Here's the post I started last week, but didn't finish until now, due to my son's concussion -
Transformative spiritual hospitality is rooted in three qualities: receptivity, reverence and generosity that reflect a basic pattern of movement: in-with-out. We can engage in each of these stages with methods of awareness, acceptance and action. A chart helped us:
Inner Spirit: Receptivity Reverence Generosity
Movement: In With Out
Method: Awareness Acceptance Action
Receptivity which has to do with preparing our inner state to be able to invite others in to our lives, hearts and sometimes, our homes. We explored this spiritual approach in being not only receptive to God’s welcome of us, but also our willingness to be hospitable to ourselves. Like other spiritual disciplines, true hospitality begins with our relationship with God and our ability to care for and love ourselves, so that we might be open to others and able to care for them out of our own spiritual center. The method for this stage is awareness—awareness of the sacred in and around us, awareness of ourselves, awareness of our needs and a willingness for self-care.

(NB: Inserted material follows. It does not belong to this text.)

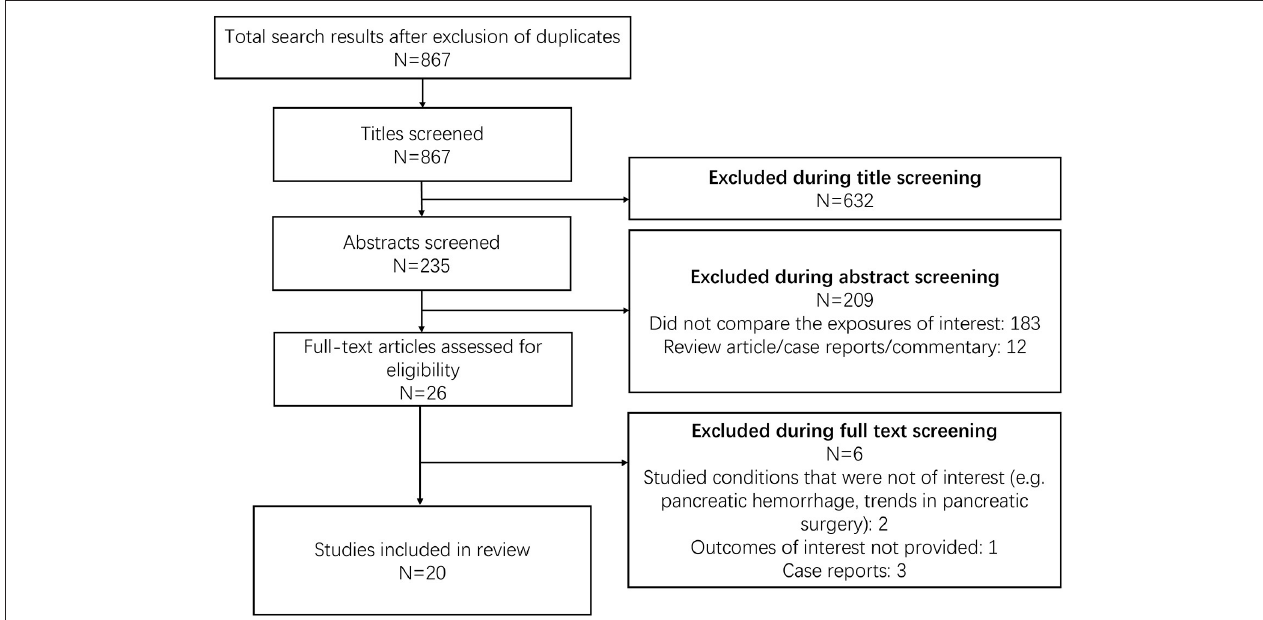
FIGURE 1 | Selection process of the studies included in the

Reverence is the state of being with others—honoring and welcoming them. Reverence involves acceptance of others as they are, but it also goes deeper than that. It moves us to see and honor the presence of God in each created being—humans as well as the creation. Being with others in a hospitable and reverent way, means giving up trying to control them, letting go of specific outcomes and not judging them. It also means letting go of the dualism of comparison—that we are better/worse than others or they are better/worse than us. Instead we identify with them, in our common humanity, in the presence of God that exists within each one of us. Rev. Sawyer challenges us to practice this with our families on a daily basis, with neighbors, with strangers and even with enemies who may wish us harm.
Finally, hospitality involves generosity—a flowing out in physical, emotional and spiritual care of others. This involves action of some kind—whether it is regularly inviting people into your home, caring for a sick friend, making intentional conversation, making eye contact and smiling to strangers, practicing non-retaliation in conflict, or making green choices to be hospitable to creation--a crucial part of hospitality is outward action motivated by compassion and openness to new experience. In class we were able to practice spiritual meditations that moved us toward this deeper hospitality.
A great blessing of this conference was that it embodied the topic by its structure! The conference was held on a cruise ship out of Miami that made 3 stops in the Bahamas. It created an environment where could engage in hospitality at all levels-- "re-creation" with God through rest and renewal which deepened our hospitality to God and ourselves; opportunities to learn new people, places and cultures (a friend and I went to a Botanical Garden in Freeport that included a history lesson and a prayer labyrinth in a healing garden) enabling us to grow in our reverence for others; and finally the opportunity to reach outward in generosity--strangers on the ship and with one another as we built a new community of support as ecumenical women clergy and Christian educators. This redefined for me, an understanding of hospitality as the core of our inner spiritual life, our relationships and our outward mission.